If this were written in a performant language, if it simply aliased (i.e. invisibly) all common cli commands to a wrapper which would obviate the need for all of the text processing between steps in command pipelines, if it were versioned and I could include the version number in scripts, and finally if I could run versioned scripts through it to compile them into standard bash scripts (a big ask), I'd give it a 3 month test starting today. There'd be nothing to lose.
Just putting that out there for people who like to rewrite things in Rust. A slightly different version of this concept could allow for nearly friction-free adoption.
by esskay on 11/3/22, 9:00 AM
Been using this a while to pull out a bunch of server stats for a monitoring dashboard and it's been great. I just wish there were more supported services. The total mess of different outputs and config types for Linux packages is extremely annoying to deal with.
by wooptoo on 11/3/22, 11:56 AM
Unrelated tool but also very useful in combination with JQ: gron
https://github.com/tomnomnom/gron
by hinkley on 11/3/22, 5:14 PM
I discovered process.send() in Node a couple years ago and it made the decision to fork a child process a lot easier. No need to sanitize command line output when you can do direct IPC over a connection that uses JSON under the hood.

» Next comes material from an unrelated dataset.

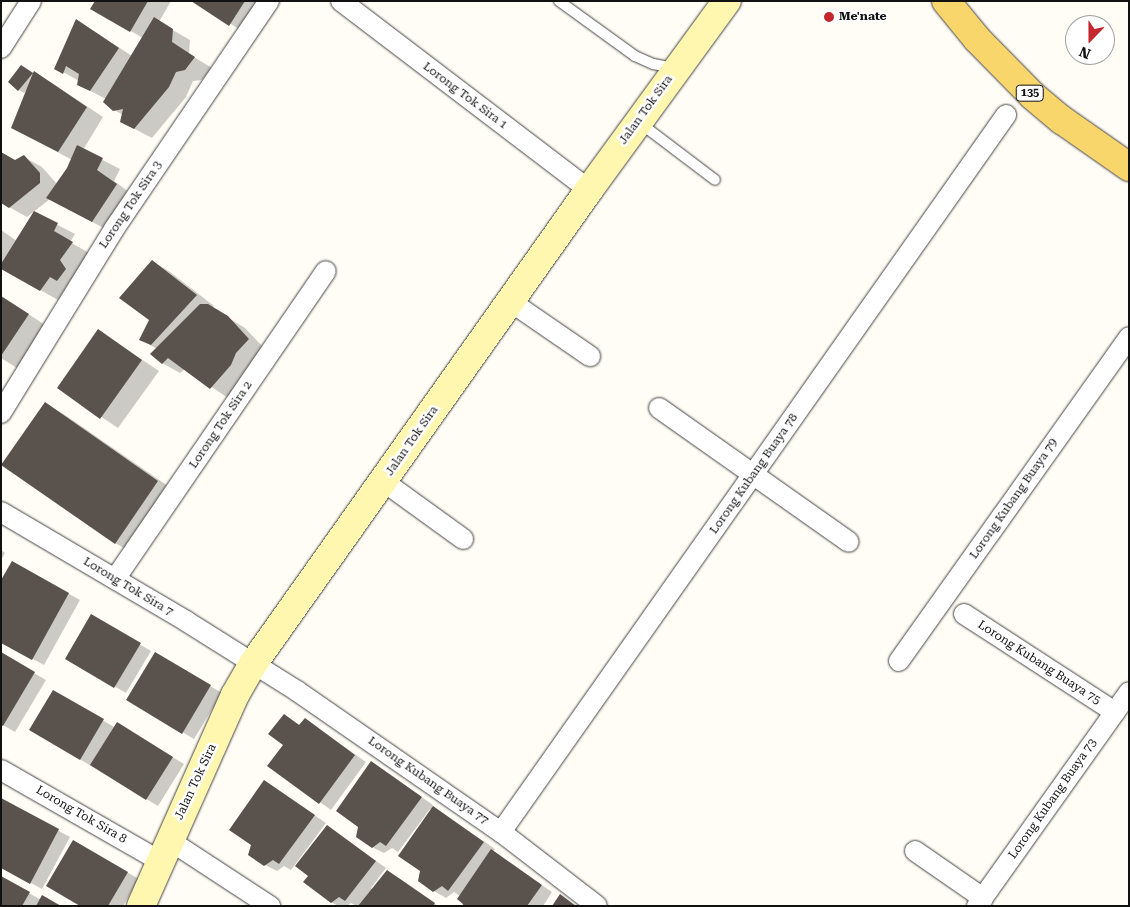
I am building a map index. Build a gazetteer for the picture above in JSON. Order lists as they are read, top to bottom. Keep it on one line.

The itch I can’t seem to scratch is how to run tasks in parallel and have logs that are legible to coworkers. We do JSON formatted logs in production and I’m wondering if something like this would help solve that set of problems.
by wodenokoto on 11/4/22, 12:26 PM
Something like this is what I've been thinking is the path forward to non-posix shells and a way to get away from cumbersome foot-gunny bash.
Nushell that hit the front page earlier this week seemed to me to be limited by "compatible" apps, but wrapping all the big ones in a json converter superficially seems like a great solution to me.
by menjaprunes on 11/3/22, 8:57 AM
I stumbled upon this few weeks ago to parse the output of nmcli and now it is in my toolset for scripting
I love it
by fimdomeio on 11/3/22, 11:42 AM
There's a clash of names between this jc and autojump (https://github.com/wting/autojump) jc (jump to child)
by friendzis on 11/3/22, 10:19 AM
Sounds a lot like Powershell, which returns rich objects instead of a text blob
by exabrial on 11/3/22, 3:45 PM
Have a parseable output is great. What would be more incredible is to have a parseable output with a schema definition and/or formal grammar of some sort.
by psadri on 11/3/22, 9:31 PM
Is anyone aware of something similar but for the args? A database that maps a command to a schema for all it’s possible cli arguments?
by sindoc on 11/3/22, 10:20 AM
OMG, I was looking for exactly something like this. I’d like to create immersion between Logseq and CLI. This can very useful.
by visarga on 11/3/22, 8:56 AM
love it, json could be the best way to pipe data between processes because it is text, but structured
by deafpolygon on 11/3/22, 11:07 AM
Bringing a powershell feature to the Unix CLI.
by berkes on 11/3/22, 12:00 PM
A slightly related pet-peeve: I don't like it when "random" commands "squat" the two-letter domain, or worse, the one-letter domain: t, jq, jc etc.
In my perfect world (which, obviously doesn't exist), commands from tools "in the wild" are at least three letters long. With historical exceptions for gnutools: preferably they'd take the three-letter space, but two-letters (cd, ls, rm etc) is fine.
Two letter space outside of gnutools, is then reserved for my aliases. If jsonquery is too long to type, AND I lack autocomplete, then an alias is easy and fast to make. alias jq=jsonquery.
In the case of this tool, it will conflict with a specialised alias I have: `alias jc=javac -Werror`. Easy to solve by me with another alias, but a practical example of why I dislike tools "squatting" the two letter namespace.